Hospital resource utilization associated with pediatric gastrostomy devices

Objective: Pediatric gastrostomy devices (GD) are associated with frequent planned and unplanned ongoing care. The objective was to examine the association between planned or unplanned repeat intervention and 1) the type of tube at initial placement and 2) the method of initial device placement: operative, endoscopic or image-guided.
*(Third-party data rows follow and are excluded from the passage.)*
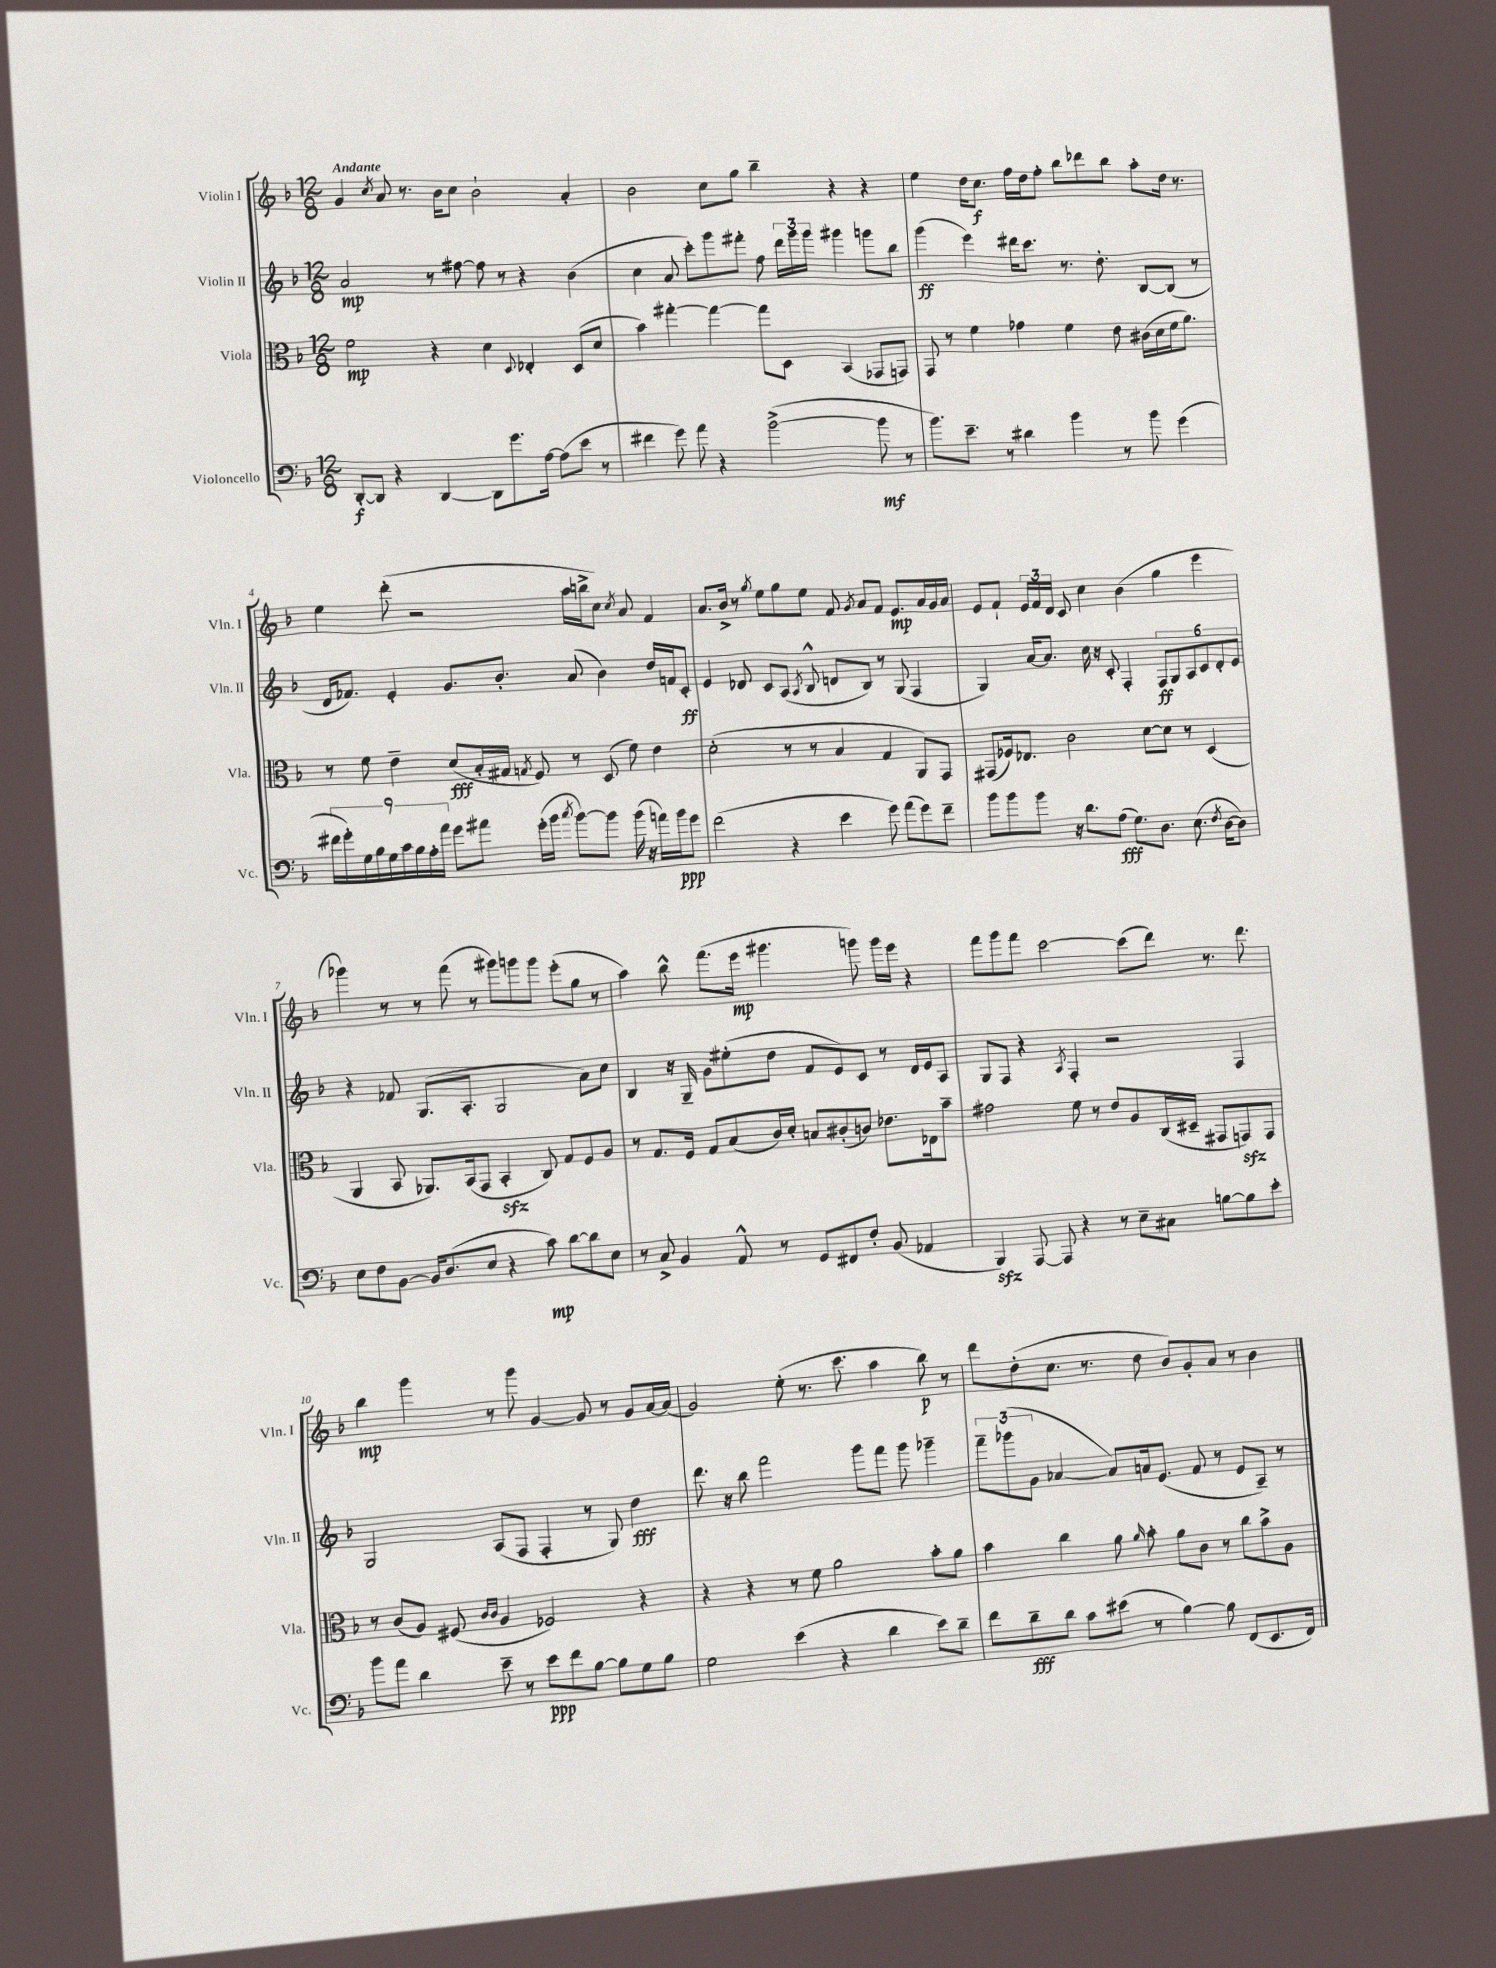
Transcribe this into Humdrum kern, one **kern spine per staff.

**kern	**kern	**kern	**kern
*staff4	*staff3	*staff2	*staff1
*clefF4	*clefC3	*clefG2	*clefG2
*k[b-]	*k[b-]	*k[b-]	*k[b-]
*M12/8	*M12/8	*M12/8	*M12/8
[8DD'/L	2f\	2a/	4g/
8DD/]J	.	.	.
.	.	.	8qcc/
4r	.	.	8a/
.	.	.	8.r
[4DD/	4r	8r	.
.	.	.	16b-\LK
.	.	[8ff#\	8cc\J
8DD\]L	4d\	8ff#\]	2b-`\
8.g\	.	8r	.
.	8qqD/	.	.
.	4E-'/	4r	.
[16A\Jk	.	.	.
(8A\]L	.	.	.
8e\J	(8D/L	(4b-\	4a'/
8r	8d/J	.	.
=	=	=	=
4f#\	4b-\)	4cc\	2b-\
8g\)	[4gg#'\	8a/	.
8a\	.	8ccc'\L)	.
4r	4gg#\_	8ggg\	8cc\L
.	.	8fff#'\J	8gg\J
([2b-^\	8gg#\]L	8ff\	4bb-~\
.	8D\J	24ddd\LL	.
.	.	24ggg\	.
.	.	24ggg\JJ	.
.	(4BB-/	4ggg#\	4r
8b-\]	8GG-/L	8ggg\L	4r
8r	8GG/J)	8bb-\J	.
=	=	=	=
8.b-\L)	8GG/	(4ggg\	4ee\
.	8r	.	.
8.e~\J	.	.	.
.	4f\	4eee\)	16dd\LK
.	.	.	8.cc\J
8r	.	.	.
4d#\	4g-\	16ddd#\LK	16ff\LL
.	.	8.ccc\J	16dd\J
.	.	.	8ff'\J
4b-\	4f\	8.r	8bb-\L
.	.	.	8ddd-\
.	.	8.dd'\	.
8r	8e\	.	8bb-\J
8b-\	(16c#\LL	[8B-/L	8aa'\L
.	16d\	.	.
(4g\	16f\J	(8B-/]J	16dd\Jk
.	8.a\J)	.	8.r
.	.	8r	.
=	=	=	=
18f#\LL	8r	16d/LK	4ee\
18g'\)	.	.	.
.	.	8.f-/J)	.
18G\	.	.	.
.	8f\	.	.
18B-\	.	.	.
18G\	.	.	.
.	4e~\	4e'/	(8ddd'\
18c\	.	.	.
18B-\	.	.	.
.	.	.	2r
18A'\	.	.	.
18a\JJ	.	.	.
8g\L	(8d/L	8.g/L	.
8a#\J	16B-'/L	.	.
.	16G#/JJ	8.b-'/J	.
.	8qG/	.	.
(16g'\LL	8F/)	.	.
16b-\JJ	.	.	.
8qcc/	.	.	.
[8b-\L)	8r	(8a/	16aa\LL
.	.	.	16bb^\J
8b-\]J	(8D/	4b-\)	8cc\J)
.	.	.	8qcc/
(16b-\	8f\)	.	8a/
16r	.	.	.
16a\LL)	4e\	16dd/LL	4f/
16b-\J	.	16f/J	.
8g\J	.	8c'/J	.
=	=	=	=
(2f\	(2d'\	4e/	8.a/L
.	.	.	16b-^/Jk
.	.	8d-/	8r
.	.	.	8qgg/
.	.	8c/L	8ee\L
4r	8r	(8A/J	8gg\
.	.	8qA/	.
.	8r	8B-^^/	8ee\J
4e\	4B-/	8d/L	8f/
.	.	.	8qg/
.	.	8B-/J)	8a/L
8g\)	4G/	8r	8f/J
(8a\L	.	(8G/	8.e/L
8g\)	8AA/L)	4F/	.
.	.	.	16a/L
8f~\J	8GG/J	.	16g/
.	.	.	16a/JJ
=	=	=	=
8b-\L	(8GG#/L	4G/)	8e/L
8b-\	16F-/k)	.	8f`/J
.	8.E-/J	.	.
8b-\J	.	[16a/LK	24e/LL
.	.	.	24f/
.	.	8.a/]J	.
.	.	.	24d/JJ
16r	2c\	.	8c/
8.d\L	.	.	.
.	.	16cc\	4cc\
.	.	16r	.
(8A\J	.	8c'/	.
8.G\L)	.	4F'/	(4b-\
.	[8d\L	.	.
8.D\J	.	.	.
.	8d\]J	12F/L	4gg\
.	.	12G/	.
(8.E\	8r	.	.
.	.	12A/	.
.	(4D/	12c/	4eee\
8qF/	.	.	.
[16D\LK	.	.	.
.	.	12d'/	.
8D\]J)	.	.	.
.	.	12e/J	.
=	=	=	=
8E\L	4AA/	4r	4ggg-\)
8F\	.	.	.
[8BB-\J	8BB-/	8f-/	8r
16BB-/]LK	8.AA-/L)	(8.G/L	8r
(8.D/	.	.	.
.	.	.	(8fff\
.	(16BB-/k	8.A'/J	.
8E/J	8GG/J	.	8r
4r	4BB-'/	2G/	8ggg#\L)
.	.	.	8ggg\
8c\)	8C/)	.	8ggg\J
[8d\L	8G/L	.	(8eee'\L
8d\]	8F/	8a\L)	8gg\J
8E\J	8A/J	8cc\J	8r
=	=	=	=
8r	8r	4B-/	4aa\)
8C^/	8.G/L	.	.
4BB-/	.	16r	8bb-^^\
.	16F/Jk	16G~/	.
.	8G/L	8g\L	(8.fff\L
8AA^^/	(8B-/	(8ee#'\	.
.	.	.	16eee\Jk
8r	16c/L)	8dd\J	4.ggg#\
.	16d'/JJ	.	.
8GG/L	8B/L	8f/L	.
8FF#/	(8c#'/	8e/)	.
8F'/J	8c/J)	8c/J	8ggg\)
(8BB-/	8.e-\L	8r	16ggg\LL
.	.	.	16eee\JJ
4AA-/	.	16d/LL	4r
.	16E-\k	16e/J	.
.	8b-~\J	8A/J	.
=	=	=	=
4BBB-/)	2g#\	8G/L	8fff\L
.	.	8F/J	8ggg\
[8AAA/	.	4r	8fff\J
8AAA/]	.	.	[2ccc\
.	.	8qA/	.
4r	8f\	4F'/	.
.	8r	.	.
8r	8e/L	2r	.
8E~\L	8A/	.	(8ccc\]L
8C#\J	(16C/L	.	8ddd\J)
.	16D#~/JJ	.	.
[8B\L	8GG#/L	.	8.r
8B\]	8GG/)	4F/	.
.	.	.	8.ddd\
8e'\J	8GG/J	.	.
=	=	=	=
8b-\L	8r	2G/	4bb-\
8a\J	(8c/L	.	.
4d\	8A/J)	.	4ggg\
.	(8F#/	.	.
.	16qqc/LL	.	.
.	16qqc/JJ	.	.
8e~\	4A/	(8A/L	8r
8r	.	8F/J	8ggg\
8e\L	2F-/)	4F'/	[4g/
8f\	.	.	.
[8B-\J	.	8r	8g/]
8B-\]L	.	8G/)	8r
8G\	4r	4dd\	8g/L
8B-\J	.	.	[16a/L
.	.	.	(16a/]JJ
=	=	=	=
2G\	4r	8.ddd\	2g/)
.	.	16r	.
.	4r	8bb-\	.
.	.	2fff\	.
(4e\	8r	.	(8ee'\
.	8f\	.	8.r
4r	2a\	.	.
.	.	.	8.ccc\
.	.	8ggg\L	.
4d\	.	8fff\J	4aa\
.	.	8ggg\	.
8e\L)	8b-'\L	4ggg-~\	8bb-\)
8d~\J	8a\J	.	8r
=	=	=	=
8f\L	4b-\	12fff~\L	8ddd\L
.	.	(12ggg-\	.
8d~\	.	.	(8dd'\
.	.	12g\J	.
8d\J	4cc\	[4a-/	8.cc\J
8c\L	.	.	.
.	.	.	8.r
(8e#\J	8a\	8a-/]L)	.
.	16qqa/	.	.
8r	8b-'\	16a/k	8dd\
.	.	(8.e/J	.
[4B-\)	8a\L	.	8b-/L)
.	8c\J	8f/	8g'/
8B-\]	8r	8r	8a/J
(8FF/L	8cc\L	8e/L	8r
8.EE/	8b-^\	8A~/J)	4b-\
.	8A\J	8r	.
16FF/Jk)	.	.	.
==	==	==	==
*-	*-	*-	*-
Methods: We performed a retrospective review from January 1, 2010 – December 31, 2011 of consecutive patients that received a GD or gastrojejunostomy device (GJ) at a freestanding pediatric hospital. We estimated the risk of hospital utilization in terms of repeat interventions or device-related emergency department visits for initial GJ versus GD placement and based on method of initial device placement. Results: Over the two year period, 275 (92.0%) GDs and 24 (8.0%) GJs were placed. One hundred forty-five (48.5%) were placed surgically, 113 (37.8%) endoscopically, and 41 (13.7%) with an image-guided technique. Repeat utilization occurred in 60.9% of patients. Multivariate Poisson regression estimated that GJs compared to GDs were 2.05 (95% CI: 1.01 - 4.16) times as likely to have repeat hospital utilization. Multivariate Cox regression estimated that endoscopic and image-guided placements were associated with higher rates of hospital utilization than surgical placement (HR 2.56; 95% CI: 1.73 - 3.79 and 2.07; 95% CI: 1.20 - 3.58, respectively). Conclusions: Resource utilization after GD/GJ placement is not equal relative to the method of initial placement. Process standardization requires further investigation to reduce this health care burden.